Monday, Feb. 24, 1958
The Word Jockey
Paul Gibson, 50, a breezy, blond-mustached one-man show, sings no songs, spins no disks, reads no news, conducts no interviews, but manages somehow to keep 23 sponsors happily shelling out for his 13 mellifluous hours a week over Chicago's WBBM. A self-styled "word jockey," Gibson just talks, about anything from sex to Sputniks. After 16 glib years on radio, he is now also talking on TV. "Don't bother to look at me," he assures fans on his 45-minute daily early-morning show. "I'll tell you if something is on-camera that you must see. Go ahead, take a shower, change the baby's diaper."
Stones & Ecstasy. Last week, in his deep, sleepy, Godfrey-like voice, Gibson scattered pearls of wisdom from Seneca to Shaw, philosophized about unreasonable husbands, holes in pants pockets, in-laws, self-improvement, reformers and movie censorship ("Upon what kind of filth do these our censors feed, that they have become so pure?"). Though he draws on a subject file of 6,000 cross-indexed listings for his conversational ploys, Gibson never uses a script, a Teleprompter or an "idiot card," even ad-libs his commercials. He makes it a jaunty habit to breeze into the radio studio scant seconds before air time, hits his chair talking.
The word jockey's favorite topic: women. Baiting them--as shrewish, lazy, selfish--is his technique for keeping them tuned in and writing 1,500 letters a week. An expert on the subject after five marriages, Gibson says: "Women are really happiest when they are being abused. It's impossible to keep a woman comfortable and happy at the same time. I've lost more wives that way. I throw the verbal stones and the women lick their wounds and lie back in ecstasy." Sample stone: "Nothing makes a woman look more like a bag than wearing a sack."
As his single concession to TV, the chatter is usually preceded by a Gibson-wrought gimmick: Gibson sliding onto the set in a Mercedes-Benz, riding a horse across stage, standing in a snowstorm outside flinging snowballs, or giving heli copter lessons from a whirlybird hovering above the station parking lot.

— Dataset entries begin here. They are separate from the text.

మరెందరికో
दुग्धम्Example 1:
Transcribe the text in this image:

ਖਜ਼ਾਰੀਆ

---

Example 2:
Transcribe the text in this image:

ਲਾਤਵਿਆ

Up the Cliff. Born the son of a diet-faddist physician on a ranch near Palm Springs, Calif., Gibson grew up haunted with "recurrent dreams about clawing my way up the face of a cliff." At 18 he clawed his way onto the old Los Angeles Record because "at the time I was under the misapprehension that being on an afternoon paper meant that you worked only in the afternoon." Ever since, through numberless odd jobs on newspapers and in radio, he has been getting up "at the crack of dawn and hating every morning of it."

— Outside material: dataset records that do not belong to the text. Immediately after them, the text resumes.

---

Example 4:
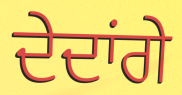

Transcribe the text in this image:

ਦੇਦਾਂਗੇ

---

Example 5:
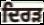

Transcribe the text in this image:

ਦਿਰੜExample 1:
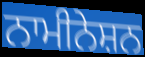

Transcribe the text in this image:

ਨਾਮੀਨੇਸ਼ਨ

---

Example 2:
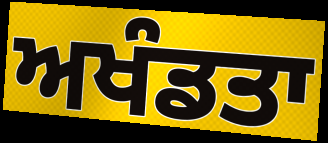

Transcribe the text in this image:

ਅਖੰਡਤਾ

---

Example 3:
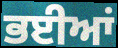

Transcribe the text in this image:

ਭਈਆਂ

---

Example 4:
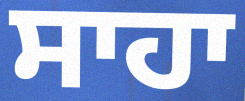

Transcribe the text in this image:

ਸਾਹਾ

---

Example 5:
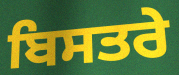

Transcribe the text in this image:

ਬਿਸਤਰੇ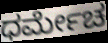
ಧರ್ಮೇಚ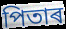
পিতাৰ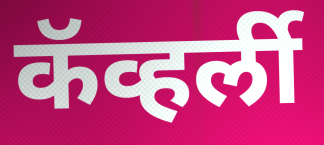
कॅव्हर्ली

From the top of the cliff, Gibson claims to have "the most profitable participating radio show in the U.S.," with gross billings of about $1,000,000 a year. For his erratic ramblings--some bright, some boring--he draws about $150,000 a year, a sizable chunk of which goes to his five ex-wives. "I have to take 800 bucks a week right off the top for the gals before I start paying for anything else." Nonetheless, Gibson is still an avid gallant. Says he: "I love women; it's only wives I have trouble with. But I always advise other people against divorce--if you get one, you might as well put up with her; the next one is likely to be worse."